Il faut aussi compter, depuis quelques semaines, avec les décisions unilatérales des États membres les plus soumis à la pression migratoire sans attendre la mise en oeuvre effective des décisions de l'Union ( « hot spots » renforcés par des agents de Frontex, mise en place opérationnelle du corps européen de gardes-côtes et de gardes-frontières, soutien effectif du Bureau européen de soutien à l'asile...).

En 2015, c'est surtout la Hongrie qui a été montrée du doigt. N'oublions pas qu'en 2014, ce pays s'est trouvé dans le peloton de tête, après l'Allemagne, la Suède, et l'Italie mais avant la France, des pays de l'Union dans lesquels ont été enregistrées des demandes d'asile. Dès le mois de mai 2014, après avoir gagné les élections législatives, le Premier ministre hongrois affichait « l'objectif de mettre fin à l'immigration par tous les moyens » .

En mai 2015, le gouvernement hongrois a mené une campagne de consultation et de communication vis-à-vis de sa population sur le sujet. En août 2015 il a érigé un grillage à sa frontière avec la Serbie. Au mois de septembre, le gouvernement hongrois a envoyé l'armée en renfort à la frontière serbe. Entre janvier et juillet 2015, Frontex a évalué à 100 000 les entrées illégales en Hongrie.

Le 4 septembre 2015, une loi est votée au Parlement hongrois rendant le franchissement de la barrière passible d'une peine d'emprisonnement de trois ans maximum.

Le 17 septembre 2015, le pays commence à ériger une barrière entre la Croatie et la Hongrie. Enfin, au mois de février 2016, le gouvernement hongrois annonce sa volonté d'organiser un référendum national sur la possibilité pour l'Union européenne de relocaliser des étrangers en Hongrie.

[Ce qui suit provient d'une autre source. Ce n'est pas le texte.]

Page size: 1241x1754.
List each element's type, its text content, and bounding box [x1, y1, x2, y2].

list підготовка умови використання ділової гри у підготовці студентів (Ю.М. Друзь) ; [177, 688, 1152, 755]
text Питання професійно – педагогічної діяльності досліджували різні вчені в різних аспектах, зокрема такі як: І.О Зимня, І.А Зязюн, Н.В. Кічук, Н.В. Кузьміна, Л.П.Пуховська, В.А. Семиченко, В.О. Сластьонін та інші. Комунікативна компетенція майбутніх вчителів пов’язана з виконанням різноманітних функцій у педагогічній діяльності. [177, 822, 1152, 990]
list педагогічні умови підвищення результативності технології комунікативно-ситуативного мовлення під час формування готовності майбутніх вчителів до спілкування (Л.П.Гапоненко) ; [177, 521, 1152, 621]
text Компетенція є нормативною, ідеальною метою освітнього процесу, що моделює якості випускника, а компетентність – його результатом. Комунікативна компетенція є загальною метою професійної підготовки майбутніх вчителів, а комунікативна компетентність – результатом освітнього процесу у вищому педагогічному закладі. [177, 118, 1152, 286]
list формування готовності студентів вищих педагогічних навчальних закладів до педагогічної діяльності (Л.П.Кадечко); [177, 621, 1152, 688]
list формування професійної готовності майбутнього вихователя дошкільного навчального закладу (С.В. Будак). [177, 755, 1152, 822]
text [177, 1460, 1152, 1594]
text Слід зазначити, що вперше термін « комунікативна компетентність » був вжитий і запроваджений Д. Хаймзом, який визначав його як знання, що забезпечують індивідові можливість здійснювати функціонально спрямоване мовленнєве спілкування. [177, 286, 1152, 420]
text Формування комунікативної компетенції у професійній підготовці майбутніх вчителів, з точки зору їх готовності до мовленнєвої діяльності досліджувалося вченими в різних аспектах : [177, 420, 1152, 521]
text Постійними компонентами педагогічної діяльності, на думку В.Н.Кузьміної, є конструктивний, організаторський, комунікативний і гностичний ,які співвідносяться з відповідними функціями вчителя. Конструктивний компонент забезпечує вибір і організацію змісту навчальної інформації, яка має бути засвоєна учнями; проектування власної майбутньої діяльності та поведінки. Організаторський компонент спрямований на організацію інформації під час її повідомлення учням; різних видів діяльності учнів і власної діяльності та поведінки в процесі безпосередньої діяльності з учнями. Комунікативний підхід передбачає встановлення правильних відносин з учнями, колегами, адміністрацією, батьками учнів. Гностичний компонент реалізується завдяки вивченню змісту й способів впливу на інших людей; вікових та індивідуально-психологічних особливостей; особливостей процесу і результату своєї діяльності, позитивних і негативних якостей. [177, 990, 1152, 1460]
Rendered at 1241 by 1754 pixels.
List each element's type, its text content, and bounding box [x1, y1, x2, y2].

Plus récemment, il convient d'évoquer le revirement inattendu de l'Autriche jusqu'alors très « en phase » avec les positions de la République fédérale d'Allemagne. La veille du Conseil européen du jeudi 18 février 2016 sur la crise des réfugiés, dont la principale décision fût de prévoir un nouveau Conseil européen, le 7 mars, avec la Turquie, l'Autriche a décidé de fixer unilatéralement un strict quota quotidien de réfugiés admis sur son sol, soit 80 demandeurs d'asile par jour et 3 200 en transit vers l'Allemagne.

Dans le même temps, la Macédoine commençait à filtrer les arrivants en envisageant un blocage total avec l'aide de la Croatie, de la Hongrie, de la Pologne et de la Slovaquie qui lui ont proposé de l'aide. De fait, dès le 18 février, les polices de Macédoine, de Serbie, de Croatie, de Slovénie et d'Autriche mettaient en place un enregistrement commun de réfugiés arrivant de Grèce à la frontière Macédoine en déterminant, à partir de données biométriques, si lesdits réfugiés provenaient de pays considérés comme dangereux.

Début mars, entre 1 200 et 3 000 réfugiés continuaient d'arriver quotidiennement sur les îles de la mer Égée. 40 % d'entre eux environ, notamment en provenance d'Iran, du Maroc, d'Algérie, de Somalie ou d'Afghanistan, étaient destinés à rester bloqués à la frontière gréco-macédonienne, les autorités macédoniennes n'autorisant le passage qu'aux Syriens et aux Irakiens munis de papiers d'identité (c'est-à-dire un flux quotidien de 100 à 200 personnes seulement).

D'où un grave problème humanitaire pour la Grèce devenue un « cul-de-sac ». À la mi-mars, 15 000 personnes environ étaient « bloquées » à la frontière gréco-macédonienne, en particulier à Idoméni.